**Data extracted from a collection**
──────────

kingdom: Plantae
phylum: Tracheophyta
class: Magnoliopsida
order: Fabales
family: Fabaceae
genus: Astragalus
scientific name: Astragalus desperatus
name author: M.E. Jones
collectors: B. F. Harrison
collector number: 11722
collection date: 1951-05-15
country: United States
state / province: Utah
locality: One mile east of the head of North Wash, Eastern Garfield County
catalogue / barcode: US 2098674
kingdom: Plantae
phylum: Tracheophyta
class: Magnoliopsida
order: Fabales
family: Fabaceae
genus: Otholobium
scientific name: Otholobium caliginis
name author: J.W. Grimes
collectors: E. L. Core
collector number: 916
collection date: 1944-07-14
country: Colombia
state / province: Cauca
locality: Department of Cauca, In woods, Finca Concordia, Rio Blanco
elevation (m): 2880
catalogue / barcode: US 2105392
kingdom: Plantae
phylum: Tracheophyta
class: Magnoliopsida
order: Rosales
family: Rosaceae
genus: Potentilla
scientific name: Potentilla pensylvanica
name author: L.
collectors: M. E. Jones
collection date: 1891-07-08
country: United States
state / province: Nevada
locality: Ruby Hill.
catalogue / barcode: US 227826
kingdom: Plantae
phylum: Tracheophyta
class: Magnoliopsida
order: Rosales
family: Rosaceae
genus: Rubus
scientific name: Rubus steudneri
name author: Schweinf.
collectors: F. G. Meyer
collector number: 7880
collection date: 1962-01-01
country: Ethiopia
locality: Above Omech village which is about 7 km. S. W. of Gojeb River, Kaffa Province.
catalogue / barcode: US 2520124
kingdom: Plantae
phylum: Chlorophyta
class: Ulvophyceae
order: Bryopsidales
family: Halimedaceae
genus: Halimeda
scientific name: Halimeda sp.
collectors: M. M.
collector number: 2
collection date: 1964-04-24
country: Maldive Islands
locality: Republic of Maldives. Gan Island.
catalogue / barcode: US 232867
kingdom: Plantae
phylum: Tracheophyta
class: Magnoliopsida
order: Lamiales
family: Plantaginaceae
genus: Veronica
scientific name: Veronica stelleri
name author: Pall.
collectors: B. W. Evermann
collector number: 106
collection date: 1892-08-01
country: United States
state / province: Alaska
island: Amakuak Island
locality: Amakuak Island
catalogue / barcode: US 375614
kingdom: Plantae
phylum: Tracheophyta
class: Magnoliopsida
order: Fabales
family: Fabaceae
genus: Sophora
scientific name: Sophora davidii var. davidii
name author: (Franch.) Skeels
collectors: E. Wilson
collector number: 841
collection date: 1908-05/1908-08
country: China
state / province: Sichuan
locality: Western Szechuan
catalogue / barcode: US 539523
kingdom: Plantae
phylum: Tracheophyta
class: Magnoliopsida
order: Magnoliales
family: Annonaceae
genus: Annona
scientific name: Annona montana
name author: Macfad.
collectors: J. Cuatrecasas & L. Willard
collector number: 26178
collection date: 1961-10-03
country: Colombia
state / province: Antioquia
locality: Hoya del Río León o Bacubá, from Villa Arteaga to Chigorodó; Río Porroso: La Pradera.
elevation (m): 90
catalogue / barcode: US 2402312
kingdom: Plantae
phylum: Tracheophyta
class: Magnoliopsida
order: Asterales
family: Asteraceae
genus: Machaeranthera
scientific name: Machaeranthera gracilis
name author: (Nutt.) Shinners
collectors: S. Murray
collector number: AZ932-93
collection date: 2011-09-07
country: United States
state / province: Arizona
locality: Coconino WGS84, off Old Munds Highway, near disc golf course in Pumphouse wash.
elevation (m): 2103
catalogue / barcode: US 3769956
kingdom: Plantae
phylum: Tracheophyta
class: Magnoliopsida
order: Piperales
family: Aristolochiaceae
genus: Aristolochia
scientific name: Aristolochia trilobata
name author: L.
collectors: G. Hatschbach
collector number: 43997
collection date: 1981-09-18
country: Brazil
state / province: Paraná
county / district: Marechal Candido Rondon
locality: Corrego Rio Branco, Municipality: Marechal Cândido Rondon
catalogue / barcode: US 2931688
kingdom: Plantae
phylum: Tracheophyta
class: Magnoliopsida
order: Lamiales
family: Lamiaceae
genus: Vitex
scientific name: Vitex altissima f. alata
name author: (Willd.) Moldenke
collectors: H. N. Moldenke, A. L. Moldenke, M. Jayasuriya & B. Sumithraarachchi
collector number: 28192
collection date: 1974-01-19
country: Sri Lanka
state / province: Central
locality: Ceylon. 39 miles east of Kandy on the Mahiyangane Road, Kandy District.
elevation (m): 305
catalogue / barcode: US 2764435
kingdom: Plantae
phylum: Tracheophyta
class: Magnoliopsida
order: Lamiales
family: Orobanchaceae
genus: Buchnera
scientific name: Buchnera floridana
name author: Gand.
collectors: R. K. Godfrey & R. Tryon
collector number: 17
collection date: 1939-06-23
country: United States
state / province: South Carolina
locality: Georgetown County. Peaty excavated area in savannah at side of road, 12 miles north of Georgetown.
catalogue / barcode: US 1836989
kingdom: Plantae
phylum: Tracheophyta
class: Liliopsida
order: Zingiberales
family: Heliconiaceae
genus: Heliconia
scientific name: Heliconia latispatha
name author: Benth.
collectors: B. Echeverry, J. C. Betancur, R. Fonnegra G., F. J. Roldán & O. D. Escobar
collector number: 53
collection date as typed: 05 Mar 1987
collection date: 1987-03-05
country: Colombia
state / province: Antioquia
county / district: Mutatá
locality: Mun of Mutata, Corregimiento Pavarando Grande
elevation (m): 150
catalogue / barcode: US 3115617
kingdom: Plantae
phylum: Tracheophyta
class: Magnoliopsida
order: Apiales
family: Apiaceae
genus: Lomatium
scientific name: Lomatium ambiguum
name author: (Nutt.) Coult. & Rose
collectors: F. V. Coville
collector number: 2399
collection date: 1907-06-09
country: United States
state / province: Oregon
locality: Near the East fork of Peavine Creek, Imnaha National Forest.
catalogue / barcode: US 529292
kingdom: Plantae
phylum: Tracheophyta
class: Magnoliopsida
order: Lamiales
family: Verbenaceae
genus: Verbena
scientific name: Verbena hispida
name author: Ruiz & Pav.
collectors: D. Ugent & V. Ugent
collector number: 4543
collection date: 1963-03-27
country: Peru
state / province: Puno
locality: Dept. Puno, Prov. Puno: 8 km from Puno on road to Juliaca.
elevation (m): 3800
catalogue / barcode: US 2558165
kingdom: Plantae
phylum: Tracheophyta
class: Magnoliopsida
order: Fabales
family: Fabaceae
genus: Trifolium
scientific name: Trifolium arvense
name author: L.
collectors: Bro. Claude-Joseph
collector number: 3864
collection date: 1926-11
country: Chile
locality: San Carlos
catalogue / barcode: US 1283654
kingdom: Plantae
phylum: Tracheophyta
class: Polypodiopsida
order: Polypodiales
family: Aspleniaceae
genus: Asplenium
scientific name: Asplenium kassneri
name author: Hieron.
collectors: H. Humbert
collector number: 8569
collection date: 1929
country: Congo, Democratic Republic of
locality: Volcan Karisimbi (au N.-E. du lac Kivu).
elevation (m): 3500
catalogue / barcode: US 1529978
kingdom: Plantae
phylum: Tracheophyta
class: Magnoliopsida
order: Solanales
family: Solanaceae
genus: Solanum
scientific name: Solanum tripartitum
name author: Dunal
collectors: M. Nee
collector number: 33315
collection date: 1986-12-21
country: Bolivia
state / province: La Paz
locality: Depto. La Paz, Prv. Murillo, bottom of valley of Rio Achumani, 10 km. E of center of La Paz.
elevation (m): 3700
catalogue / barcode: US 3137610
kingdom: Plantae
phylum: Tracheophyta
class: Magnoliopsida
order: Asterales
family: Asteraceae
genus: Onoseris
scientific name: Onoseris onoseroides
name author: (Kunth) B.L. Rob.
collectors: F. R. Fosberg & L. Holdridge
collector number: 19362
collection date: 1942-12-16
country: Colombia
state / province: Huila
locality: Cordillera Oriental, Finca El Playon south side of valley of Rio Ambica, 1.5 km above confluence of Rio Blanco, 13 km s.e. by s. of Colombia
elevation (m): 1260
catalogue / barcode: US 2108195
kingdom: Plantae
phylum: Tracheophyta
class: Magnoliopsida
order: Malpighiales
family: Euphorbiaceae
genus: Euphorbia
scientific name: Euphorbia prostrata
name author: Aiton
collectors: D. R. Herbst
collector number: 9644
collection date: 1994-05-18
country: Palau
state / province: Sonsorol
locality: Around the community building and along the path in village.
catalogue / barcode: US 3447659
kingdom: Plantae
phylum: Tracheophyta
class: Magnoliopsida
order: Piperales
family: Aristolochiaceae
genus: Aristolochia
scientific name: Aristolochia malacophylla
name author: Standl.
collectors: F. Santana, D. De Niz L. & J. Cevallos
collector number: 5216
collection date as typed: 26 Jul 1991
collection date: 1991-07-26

──────────

**AIM OF THE TASK**
Quote the lines above word for word. Begin at the line that contains "collectors: B. W. Evermann" and stop after the line that contains "county / district: Marechal Candido Rondon".

**RESPONSE TO THE EXERCISE**
collectors: B. W. Evermann
collector number: 106
collection date: 1892-08-01
country: United States
state / province: Alaska
island: Amakuak Island
locality: Amakuak Island
catalogue / barcode: US 375614
kingdom: Plantae
phylum: Tracheophyta
class: Magnoliopsida
order: Fabales
family: Fabaceae
genus: Sophora
scientific name: Sophora davidii var. davidii
name author: (Franch.) Skeels
collectors: E. Wilson
collector number: 841
collection date: 1908-05/1908-08
country: China
state / province: Sichuan
locality: Western Szechuan
catalogue / barcode: US 539523
kingdom: Plantae
phylum: Tracheophyta
class: Magnoliopsida
order: Magnoliales
family: Annonaceae
genus: Annona
scientific name: Annona montana
name author: Macfad.
collectors: J. Cuatrecasas & L. Willard
collector number: 26178
collection date: 1961-10-03
country: Colombia
state / province: Antioquia
locality: Hoya del Río León o Bacubá, from Villa Arteaga to Chigorodó; Río Porroso: La Pradera.
elevation (m): 90
catalogue / barcode: US 2402312
kingdom: Plantae
phylum: Tracheophyta
class: Magnoliopsida
order: Asterales
family: Asteraceae
genus: Machaeranthera
scientific name: Machaeranthera gracilis
name author: (Nutt.) Shinners
collectors: S. Murray
collector number: AZ932-93
collection date: 2011-09-07
country: United States
state / province: Arizona
locality: Coconino WGS84, off Old Munds Highway, near disc golf course in Pumphouse wash.
elevation (m): 2103
catalogue / barcode: US 3769956
kingdom: Plantae
phylum: Tracheophyta
class: Magnoliopsida
order: Piperales
family: Aristolochiaceae
genus: Aristolochia
scientific name: Aristolochia trilobata
name author: L.
collectors: G. Hatschbach
collector number: 43997
collection date: 1981-09-18
country: Brazil
state / province: Paraná
county / district: Marechal Candido Rondon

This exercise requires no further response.